Little Manhattan -- A lighthearted companion piece to The Squid and the Whale, I can almost guarantee that you haven't seen this movie, which apparently has appeared on only about three dozen screens nationwide. Like The Squid and the Whale, the premise of this movie has divorcing parents (Bradley Whitford and Cynthia Nixon) and a child coming to terms with the new situation (Josh Hutcherson). Here, however, the focus is on the pre-teen's own first love, with an 11-year-old classmate. The best thing about this movie, though, is the way New York City is not just its setting, but a character all its own.

Kids in America -- This film has its civil libertarian heart in the right place, but its execution leaves a lot to be desired. It came and went quickly; the night I saw it, there were just three or four other people in the theatre. Some nice moments, though, and a strong anti-authoritarian message that should resonate well with high school students and others who have had their freedom of expression stifled.

Cry_Wolf -- I shouldn't let the year go by without a mention of this first feature by Charlottesville native Jeff Wadlowand his producing partner, Beau Bauman. Another near miss, this teen slasher flick shows a lot of promise for its creators. Had they had a larger budget -- they were hampered by the terms of the million-dollar Chrysler prize -- they might have achieved a better result. Jon Bon Jovi is terrific in a supporting role that carries some surprises with it.
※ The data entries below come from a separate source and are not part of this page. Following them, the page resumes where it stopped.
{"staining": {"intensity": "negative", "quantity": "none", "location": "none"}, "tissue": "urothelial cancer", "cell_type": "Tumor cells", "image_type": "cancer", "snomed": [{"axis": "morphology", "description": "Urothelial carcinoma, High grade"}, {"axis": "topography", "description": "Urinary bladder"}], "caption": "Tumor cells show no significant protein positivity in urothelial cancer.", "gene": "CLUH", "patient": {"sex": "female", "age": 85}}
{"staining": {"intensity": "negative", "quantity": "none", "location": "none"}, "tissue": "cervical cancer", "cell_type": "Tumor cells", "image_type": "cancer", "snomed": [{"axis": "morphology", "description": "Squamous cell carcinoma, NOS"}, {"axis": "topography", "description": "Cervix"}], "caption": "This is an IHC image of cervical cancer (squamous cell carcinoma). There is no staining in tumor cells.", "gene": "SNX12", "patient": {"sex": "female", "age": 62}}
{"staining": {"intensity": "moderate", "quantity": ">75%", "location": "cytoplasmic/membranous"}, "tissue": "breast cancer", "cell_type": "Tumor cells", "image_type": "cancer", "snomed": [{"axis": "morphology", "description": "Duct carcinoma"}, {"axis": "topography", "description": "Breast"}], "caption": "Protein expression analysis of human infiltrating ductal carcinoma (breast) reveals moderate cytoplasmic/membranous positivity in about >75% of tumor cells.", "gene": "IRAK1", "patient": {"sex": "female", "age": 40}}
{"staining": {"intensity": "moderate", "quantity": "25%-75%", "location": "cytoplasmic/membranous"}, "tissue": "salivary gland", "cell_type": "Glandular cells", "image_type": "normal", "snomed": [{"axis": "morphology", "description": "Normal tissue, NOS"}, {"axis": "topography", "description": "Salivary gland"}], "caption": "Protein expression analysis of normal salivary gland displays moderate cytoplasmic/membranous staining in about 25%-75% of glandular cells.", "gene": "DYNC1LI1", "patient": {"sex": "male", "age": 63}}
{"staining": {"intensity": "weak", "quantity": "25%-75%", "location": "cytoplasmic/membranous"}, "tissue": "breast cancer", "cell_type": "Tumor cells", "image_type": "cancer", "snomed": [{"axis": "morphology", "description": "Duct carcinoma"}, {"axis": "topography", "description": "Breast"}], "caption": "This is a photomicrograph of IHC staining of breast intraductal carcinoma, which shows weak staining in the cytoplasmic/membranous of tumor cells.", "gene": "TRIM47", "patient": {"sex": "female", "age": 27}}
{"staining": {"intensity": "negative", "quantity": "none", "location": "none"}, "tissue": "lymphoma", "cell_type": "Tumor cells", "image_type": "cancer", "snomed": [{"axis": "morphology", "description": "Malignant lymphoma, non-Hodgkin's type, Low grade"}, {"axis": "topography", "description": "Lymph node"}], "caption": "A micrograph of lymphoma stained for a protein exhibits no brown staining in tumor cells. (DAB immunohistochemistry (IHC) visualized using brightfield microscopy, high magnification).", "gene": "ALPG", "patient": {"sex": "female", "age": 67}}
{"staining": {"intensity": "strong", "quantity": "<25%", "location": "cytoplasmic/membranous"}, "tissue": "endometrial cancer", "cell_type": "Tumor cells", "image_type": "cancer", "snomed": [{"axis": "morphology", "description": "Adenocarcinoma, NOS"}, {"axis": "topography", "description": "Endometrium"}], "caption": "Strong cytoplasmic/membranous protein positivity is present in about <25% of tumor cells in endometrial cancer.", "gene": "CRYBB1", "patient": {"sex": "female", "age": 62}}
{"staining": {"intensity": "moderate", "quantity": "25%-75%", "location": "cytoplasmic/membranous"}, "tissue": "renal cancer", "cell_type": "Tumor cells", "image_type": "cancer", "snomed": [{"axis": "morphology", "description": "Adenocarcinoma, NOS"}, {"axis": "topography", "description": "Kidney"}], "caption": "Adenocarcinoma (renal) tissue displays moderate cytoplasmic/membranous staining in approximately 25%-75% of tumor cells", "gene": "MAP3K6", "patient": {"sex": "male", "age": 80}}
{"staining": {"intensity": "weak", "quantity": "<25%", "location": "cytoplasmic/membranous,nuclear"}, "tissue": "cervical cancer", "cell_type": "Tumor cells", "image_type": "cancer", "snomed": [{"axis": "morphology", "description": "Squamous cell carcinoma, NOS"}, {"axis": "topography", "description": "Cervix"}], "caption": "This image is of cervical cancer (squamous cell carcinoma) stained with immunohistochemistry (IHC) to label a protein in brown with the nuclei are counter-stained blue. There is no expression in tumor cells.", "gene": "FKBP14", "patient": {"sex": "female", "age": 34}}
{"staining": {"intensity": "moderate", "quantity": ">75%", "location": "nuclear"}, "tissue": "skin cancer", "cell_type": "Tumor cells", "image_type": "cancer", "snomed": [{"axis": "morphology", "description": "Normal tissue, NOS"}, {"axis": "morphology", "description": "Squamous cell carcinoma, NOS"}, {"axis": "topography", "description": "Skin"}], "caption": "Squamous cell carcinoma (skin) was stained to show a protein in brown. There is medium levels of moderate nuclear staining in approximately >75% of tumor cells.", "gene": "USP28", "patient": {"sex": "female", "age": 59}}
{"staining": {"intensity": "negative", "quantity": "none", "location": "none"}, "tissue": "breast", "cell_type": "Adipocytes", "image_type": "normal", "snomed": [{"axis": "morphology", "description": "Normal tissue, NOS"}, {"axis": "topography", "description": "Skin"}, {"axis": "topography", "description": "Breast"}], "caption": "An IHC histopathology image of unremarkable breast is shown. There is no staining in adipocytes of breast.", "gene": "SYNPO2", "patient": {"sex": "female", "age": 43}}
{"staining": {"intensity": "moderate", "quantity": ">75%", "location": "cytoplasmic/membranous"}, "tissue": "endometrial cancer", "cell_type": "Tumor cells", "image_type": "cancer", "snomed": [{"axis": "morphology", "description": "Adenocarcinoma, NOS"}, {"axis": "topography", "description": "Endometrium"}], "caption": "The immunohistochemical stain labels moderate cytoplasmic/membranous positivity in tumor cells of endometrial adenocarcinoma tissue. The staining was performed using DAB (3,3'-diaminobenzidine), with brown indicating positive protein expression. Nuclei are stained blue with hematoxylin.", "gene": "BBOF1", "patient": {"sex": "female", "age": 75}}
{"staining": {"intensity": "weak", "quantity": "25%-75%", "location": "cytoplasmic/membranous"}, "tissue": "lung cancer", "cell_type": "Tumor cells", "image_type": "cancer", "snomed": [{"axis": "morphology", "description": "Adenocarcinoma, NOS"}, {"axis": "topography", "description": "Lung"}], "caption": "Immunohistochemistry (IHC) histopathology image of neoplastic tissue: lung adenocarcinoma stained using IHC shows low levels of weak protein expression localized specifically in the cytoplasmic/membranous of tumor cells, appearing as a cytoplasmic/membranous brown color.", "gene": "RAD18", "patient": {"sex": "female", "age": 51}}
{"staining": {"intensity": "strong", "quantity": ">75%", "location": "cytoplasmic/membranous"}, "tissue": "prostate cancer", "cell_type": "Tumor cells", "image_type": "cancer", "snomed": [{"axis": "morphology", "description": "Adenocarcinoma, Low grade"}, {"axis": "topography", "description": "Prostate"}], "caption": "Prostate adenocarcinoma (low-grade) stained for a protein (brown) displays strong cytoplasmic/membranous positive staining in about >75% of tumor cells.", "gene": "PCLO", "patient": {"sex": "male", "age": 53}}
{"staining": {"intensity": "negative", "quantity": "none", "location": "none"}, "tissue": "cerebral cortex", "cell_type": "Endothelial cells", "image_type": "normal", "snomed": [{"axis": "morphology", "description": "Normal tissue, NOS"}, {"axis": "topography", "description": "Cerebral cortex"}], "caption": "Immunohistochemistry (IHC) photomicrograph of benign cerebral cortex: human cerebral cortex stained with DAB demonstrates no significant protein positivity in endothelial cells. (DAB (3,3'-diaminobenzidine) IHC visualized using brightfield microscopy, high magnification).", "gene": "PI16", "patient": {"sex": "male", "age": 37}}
Bauman and Wadlow deserve special kudos for their mentoring of the teams of young filmmakers who compete in the Adrenaline Film Project at the Virginia Film Festival.

One dishonorable mention:

The Fever
, starring Vanessa Redgrave as a neo-Marxist bobblehead doll who romanticizes brutal totalitarian regimes that claim to stand for "the poor" and "the people" even as they put both under the heel of their hobnailed boots.

2 comments:

Tim said...

Ian Frazier wrote a marvelously vicious essay about why critics shouldn't say that a setting functions as a "character."